Sosyal medya üzerinden örgütlenen bu insanlar parti binalarında, derneklerde, sendikalarda, AVM’lerde ve parklarda komiteler oluşturdu. İlk eylem bin 400 noktada gerçekleştirildi ve tam 280 bin kişi katıldı. Eylemler daha sonra Belçika ve Hollanda’ya da sıçradı. Gezi eylemlerinde günlerce canlı yayın yapan Batı medyası ise hızla Avrupa’ya yayılan Sarı Yelekliler eylemlerini önemsiz göstermeye çalışırken, polis şiddetinin üzerine örtme gayreti de gözlerden kaçmıyor. Avrupa Birliği (AB) içinde bir krize neden olan bu eylemlerin arka planını Polis Akademisi Öğretim Üyesi Prof. Mehmet Şahin’e sorduk.

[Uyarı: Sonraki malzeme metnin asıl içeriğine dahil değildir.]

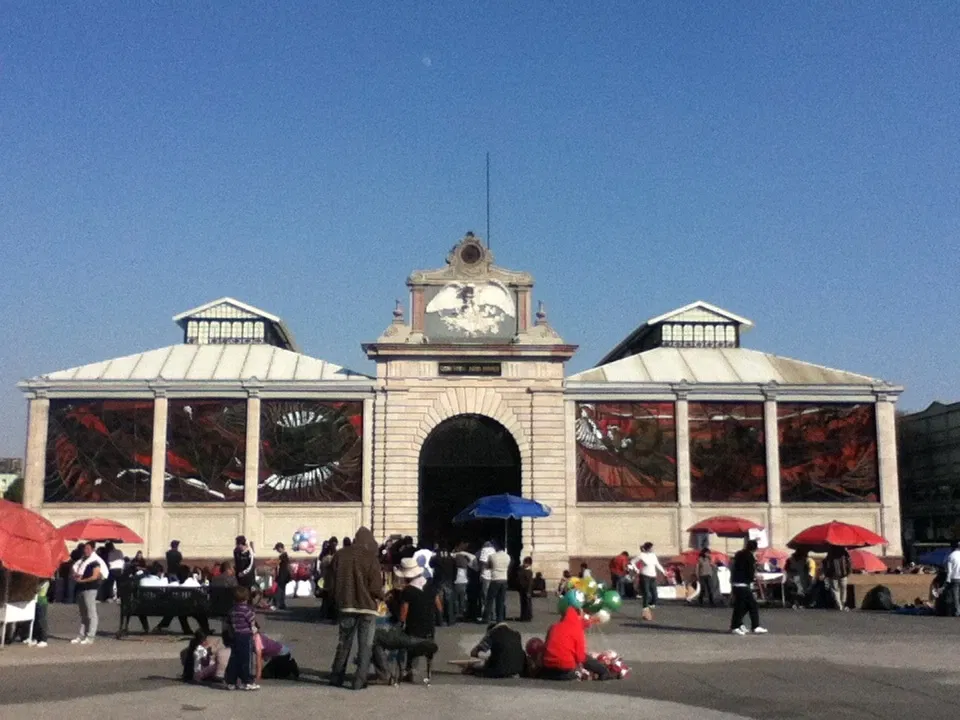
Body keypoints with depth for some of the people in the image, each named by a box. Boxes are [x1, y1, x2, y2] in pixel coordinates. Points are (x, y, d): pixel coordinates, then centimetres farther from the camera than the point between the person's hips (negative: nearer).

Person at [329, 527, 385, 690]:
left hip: (346, 605, 4)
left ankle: (336, 677, 20)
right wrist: (379, 597, 6)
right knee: (365, 645, 3)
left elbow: (331, 578, 9)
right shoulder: (371, 557, -13)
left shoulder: (340, 555, 1)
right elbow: (376, 585, -14)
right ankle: (359, 681, 0)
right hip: (367, 606, -4)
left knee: (344, 642, 16)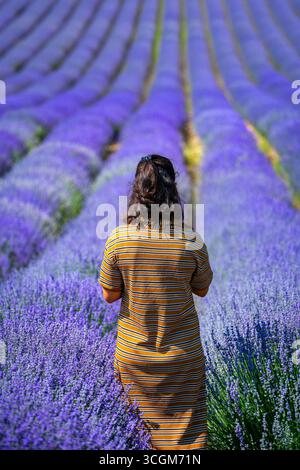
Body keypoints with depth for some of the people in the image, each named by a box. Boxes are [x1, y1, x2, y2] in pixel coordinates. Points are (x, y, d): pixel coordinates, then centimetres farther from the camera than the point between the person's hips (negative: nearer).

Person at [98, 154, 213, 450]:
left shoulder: (117, 239, -14)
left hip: (132, 355, 1)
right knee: (184, 430, 12)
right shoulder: (192, 242, -14)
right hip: (182, 356, -1)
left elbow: (109, 295, -4)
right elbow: (202, 290, 2)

Avrupa’yı saran gösterilerin arka planında sadece akaryakıt zamları olduğunu düşünmüyorum. Eylemler hızla Avrupa’da mevcut düzene karşıtlığa doğru dönüşüyor. Akaryakıt zamlarının çok ötesine geçti. Şöyle bir hatırlatma yapayım; Arap Baharı
Tunus’ta başlamıştı ama hatırlarsanız ilk eylemler Paris’te patlak vermişti. Yeni dalganın da Paris’te başladığını gördük. Bu eylemleri Avrupa’daki mevcut politikalara yönelik hoşnutsuzluğun bir birikimi olarak görmek gerekir. Bu hoşnutsuzluğu akaryakıt ve emekli aylıklarından ibaret zannetmek bizi yanıltır. Böyle olsaydı olaylar Fransa’dan Belçika ve Hollanda’ya sıçramazdı. Eylemlerin Avrupa’ya yayılması, Avrupa genelinde ekonomi politikalarına tepkinin zemininin çok güçlü olduğunu gösteriyor.

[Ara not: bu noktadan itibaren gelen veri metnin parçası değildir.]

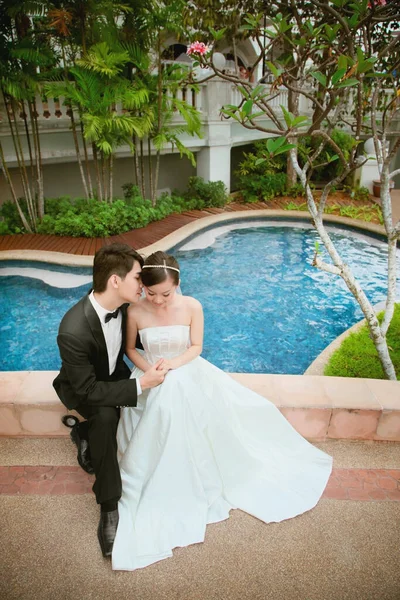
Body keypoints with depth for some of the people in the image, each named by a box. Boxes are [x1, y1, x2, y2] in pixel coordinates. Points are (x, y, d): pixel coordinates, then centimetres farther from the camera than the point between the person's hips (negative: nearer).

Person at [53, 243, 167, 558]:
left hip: (114, 374, 6)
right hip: (83, 388, -6)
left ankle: (87, 432, 13)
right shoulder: (74, 331, -38)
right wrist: (140, 384, -34)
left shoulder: (122, 304, -18)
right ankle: (109, 507, -18)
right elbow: (87, 390, -30)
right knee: (105, 416, -34)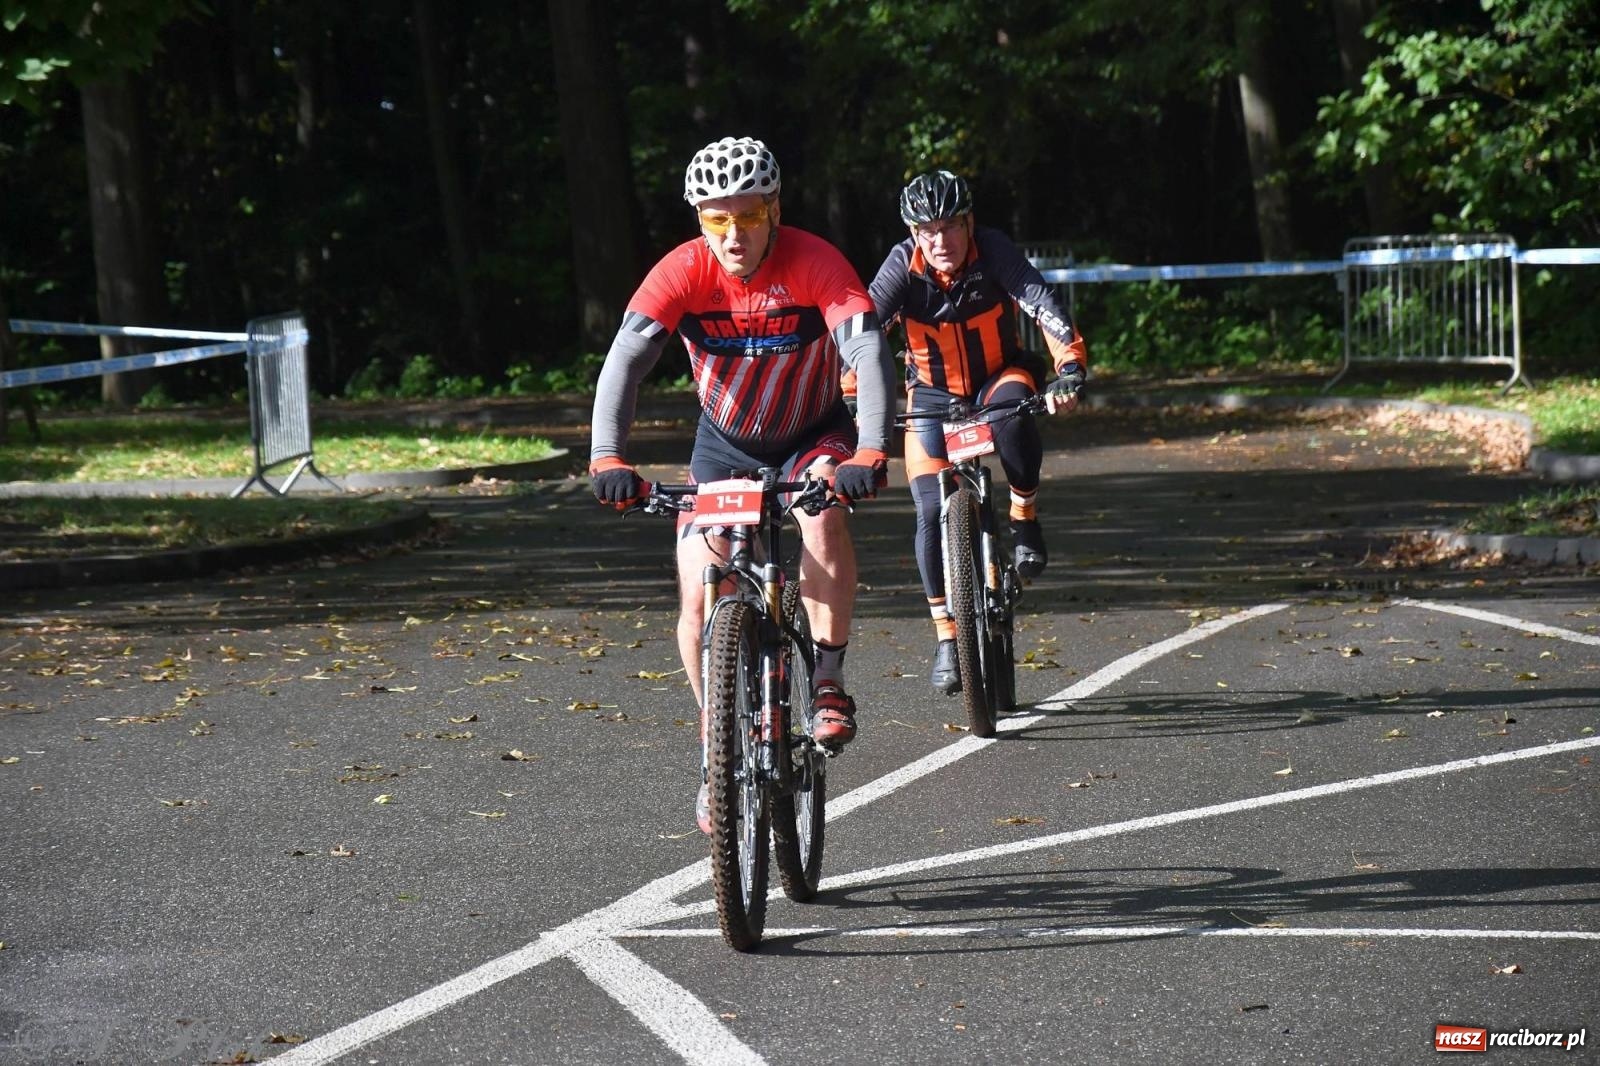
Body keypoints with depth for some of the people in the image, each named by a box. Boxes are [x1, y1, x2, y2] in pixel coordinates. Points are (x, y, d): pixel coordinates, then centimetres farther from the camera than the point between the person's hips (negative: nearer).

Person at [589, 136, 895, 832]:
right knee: (698, 602, -9)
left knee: (823, 514, -36)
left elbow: (869, 352, -38)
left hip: (814, 435, -2)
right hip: (724, 443, 2)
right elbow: (625, 358, -33)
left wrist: (871, 452, -54)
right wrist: (607, 456, -49)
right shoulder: (684, 271, -23)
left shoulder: (815, 264, -27)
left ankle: (828, 683, -22)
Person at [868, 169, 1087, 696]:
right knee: (932, 513, -12)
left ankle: (1024, 516, -14)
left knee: (1012, 408, -38)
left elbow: (1044, 306, -33)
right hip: (933, 395, 1)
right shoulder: (903, 265, -21)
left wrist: (1069, 368, -49)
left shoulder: (993, 251, -22)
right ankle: (946, 636, 3)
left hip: (999, 376, -1)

Sosyal medya üzerinden bir örgütlenme modeli gelişti. Genelde de bir sembol etrafında birleşiliyor. Burada karşımıza “sarı yelekler” ile çıkıyorlar. Bir eylemin sosyolojik bir tabanı varsa arka planda bunu yönlendirecek bir irade hemen devreye girer. Burada da eylemlerin bir merkezden yönetildiği düşünüyorum. Evet sorun AB’de. Bilindiği gibi AB, Avrupa’nın mevcut sorunlarını ortadan kaldırmak için kurulmuş bir oluşumdu. AB içindeki barış ortamı genişleyecek ve derinleşecekti. AB bırakın dünyanın sorunlarına çözüm üretmeyi, kendi içindeki sorunlara bile çare olamadı.

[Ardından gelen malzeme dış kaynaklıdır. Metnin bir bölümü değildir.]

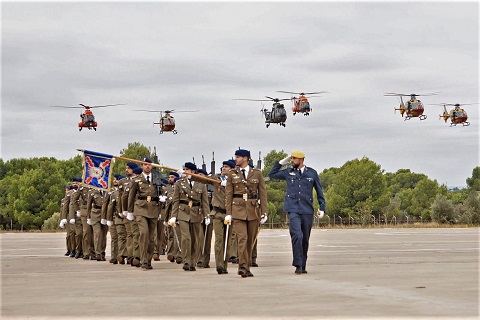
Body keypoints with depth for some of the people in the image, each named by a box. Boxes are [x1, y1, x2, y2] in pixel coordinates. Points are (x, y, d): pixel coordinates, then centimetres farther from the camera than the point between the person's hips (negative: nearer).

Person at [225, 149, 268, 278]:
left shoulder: (257, 173, 6)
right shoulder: (232, 174, 6)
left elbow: (262, 193, 5)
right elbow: (228, 194, 6)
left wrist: (264, 213, 0)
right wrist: (228, 213, -1)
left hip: (253, 210, 1)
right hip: (238, 209, -1)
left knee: (251, 240, 6)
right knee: (242, 238, -13)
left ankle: (245, 267, 16)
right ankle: (243, 267, -17)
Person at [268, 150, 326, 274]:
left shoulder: (312, 173, 7)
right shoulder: (288, 172, 9)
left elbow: (319, 191, 14)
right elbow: (272, 174, 19)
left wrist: (322, 208, 9)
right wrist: (282, 162, 11)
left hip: (307, 210, 1)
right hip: (293, 209, -1)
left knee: (305, 239, 7)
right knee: (297, 235, -19)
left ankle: (303, 266, 18)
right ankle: (298, 265, -16)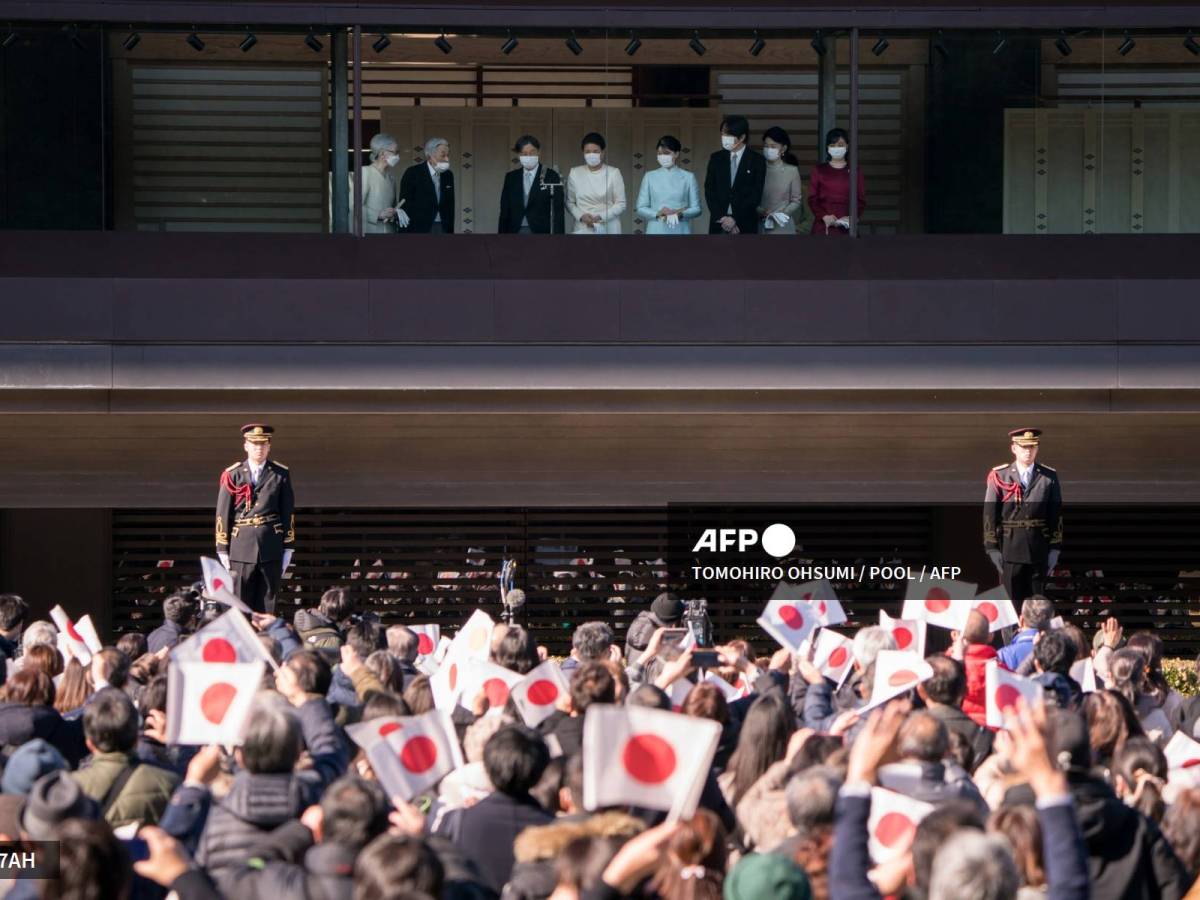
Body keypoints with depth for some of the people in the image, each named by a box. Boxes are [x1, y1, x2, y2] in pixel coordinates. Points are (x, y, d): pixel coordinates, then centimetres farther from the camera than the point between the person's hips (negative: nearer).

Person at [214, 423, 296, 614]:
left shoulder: (281, 475, 6)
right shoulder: (232, 475, 2)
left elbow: (288, 512, 8)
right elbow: (222, 514, 3)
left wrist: (288, 547, 4)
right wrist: (223, 550, 0)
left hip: (271, 547, 1)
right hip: (241, 547, -1)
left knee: (267, 605, 5)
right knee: (240, 605, -1)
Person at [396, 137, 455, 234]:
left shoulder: (448, 176, 10)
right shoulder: (412, 173, -5)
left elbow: (450, 207, 15)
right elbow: (405, 204, -6)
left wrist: (450, 232, 10)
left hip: (443, 229, 5)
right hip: (419, 229, -5)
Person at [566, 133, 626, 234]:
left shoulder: (613, 173, 1)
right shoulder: (574, 173, 8)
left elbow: (621, 204, 0)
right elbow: (570, 202, 10)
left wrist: (601, 217, -13)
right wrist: (581, 216, -9)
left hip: (608, 229, -1)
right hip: (583, 230, 1)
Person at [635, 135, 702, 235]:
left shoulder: (688, 177, 5)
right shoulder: (650, 177, 8)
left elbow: (696, 209, 5)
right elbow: (641, 208, 7)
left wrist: (681, 214, -16)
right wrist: (658, 214, -13)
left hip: (680, 232, -1)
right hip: (656, 232, 1)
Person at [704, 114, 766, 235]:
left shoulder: (757, 161, 1)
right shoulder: (716, 159, 10)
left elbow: (756, 195, -4)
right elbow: (709, 191, 6)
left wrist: (735, 219, -12)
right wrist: (721, 217, -8)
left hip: (745, 226, -2)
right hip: (718, 225, 3)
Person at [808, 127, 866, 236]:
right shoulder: (818, 170, 9)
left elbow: (861, 200, 7)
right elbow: (812, 199, 5)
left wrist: (852, 217, -12)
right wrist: (824, 216, -13)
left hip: (846, 227, 0)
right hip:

Avrupa ekonomisi bugün değil 2008’den bu yana tehlike sinyalleri veriyor. Zaman zaman toparlanmalar oluyor ama bunun üstesinden tam anlamıyla gelemediklerini görüyoruz. 2019 zamlarıyla dünyadaki en pahalı akaryakıt belki de Fransa’da satılacak. Avrupa’daki ekonomik tartışma kısa dönemde bitmeyecek gibi görünüyor.
Eylemlerin belli bir noktada duracağını düşünüyorum. Eylemler bütün Avrupa geneline yayılma eğiliminde. Avrupa ülkeleri bu eylemcilere karşı ortak bir tavır takınacaktır. Avrupa’da ortaya çıkan bu durum aşırı sağ grupların ortaya çıkmasına ve bunlara fırsat yaratılmasına neden olur. Bu durum AB açısından iyi bir durum değil. AB ülkeleri ABD’den bağımsız bazı politikalar izlemeye başladı. Türkiye’ye yakınlaşmaları ve anlamaya çalışmalarını da buna ekleyebiliriz.